共働き世帯では配偶者の収入や公的年金も考慮し、過大な保障を避けることが重要です。住宅ローンがある場合は団体信用生命保険でカバーされることも計算に入れましょう。独身の場合は、葬儀費用程度の保障で十分な場合が多いです。

4.2 医療保険・がん保険の保障設定

医療保険では、公的医療保険制度や高額療養費制度を考慮した適切な保障額を設定します。

入院日額は5,000円~10,000円程度を目安とし、差額ベッド代や入院時の食費など公的保障でカバーされない費用に備えましょう。また、医療保険の先進医療特約は毎月数十~数百円程度で付加できるため、最低限の保障として持っておくことを検討しましょう。

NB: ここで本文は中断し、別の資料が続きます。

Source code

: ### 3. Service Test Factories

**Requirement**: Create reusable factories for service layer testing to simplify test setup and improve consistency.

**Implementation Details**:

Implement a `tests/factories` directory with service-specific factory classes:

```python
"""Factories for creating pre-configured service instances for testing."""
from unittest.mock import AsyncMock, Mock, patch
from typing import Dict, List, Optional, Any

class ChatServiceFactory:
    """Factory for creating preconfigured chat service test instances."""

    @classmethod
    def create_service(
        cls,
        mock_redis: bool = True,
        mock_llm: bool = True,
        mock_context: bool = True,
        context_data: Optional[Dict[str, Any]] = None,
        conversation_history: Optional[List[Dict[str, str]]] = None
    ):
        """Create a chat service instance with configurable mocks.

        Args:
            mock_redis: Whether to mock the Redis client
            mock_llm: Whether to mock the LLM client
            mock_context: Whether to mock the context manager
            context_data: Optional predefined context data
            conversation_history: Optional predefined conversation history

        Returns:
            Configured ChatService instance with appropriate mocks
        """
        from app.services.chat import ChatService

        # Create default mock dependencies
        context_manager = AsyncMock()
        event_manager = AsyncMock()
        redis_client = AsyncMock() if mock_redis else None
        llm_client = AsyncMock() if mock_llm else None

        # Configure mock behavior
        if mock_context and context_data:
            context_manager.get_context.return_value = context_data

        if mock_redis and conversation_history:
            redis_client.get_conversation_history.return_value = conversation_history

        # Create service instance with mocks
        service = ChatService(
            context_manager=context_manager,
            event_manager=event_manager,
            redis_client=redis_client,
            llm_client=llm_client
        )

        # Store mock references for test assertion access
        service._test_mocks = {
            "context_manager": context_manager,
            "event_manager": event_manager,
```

がん保険では、長引く治療の可能性を考慮して診断一時金を設定しましょう。診断一時金を複数回受けられる保険で再発や転移に備えることもおすすめします。最近では入院は短期化し、通院での治療も多くなっているため、通院治療や抗がん剤治療にも対応できる保障内容を選ぶことが重要です。

4.3 就業不能保険の必要性判断

就業不能保険は、病気やケガで働けなくなった際の収入を補填する保険です。

会社員の場合は傷病手当金を考慮し、不足分を補う保障額を設定します。自営業者やフリーランスは公的保障が少ないため、生活費の全額に近い保障が必要になる場合があります。住宅ローンや教育費などの固定支出がある場合は、特に重要な保障となります。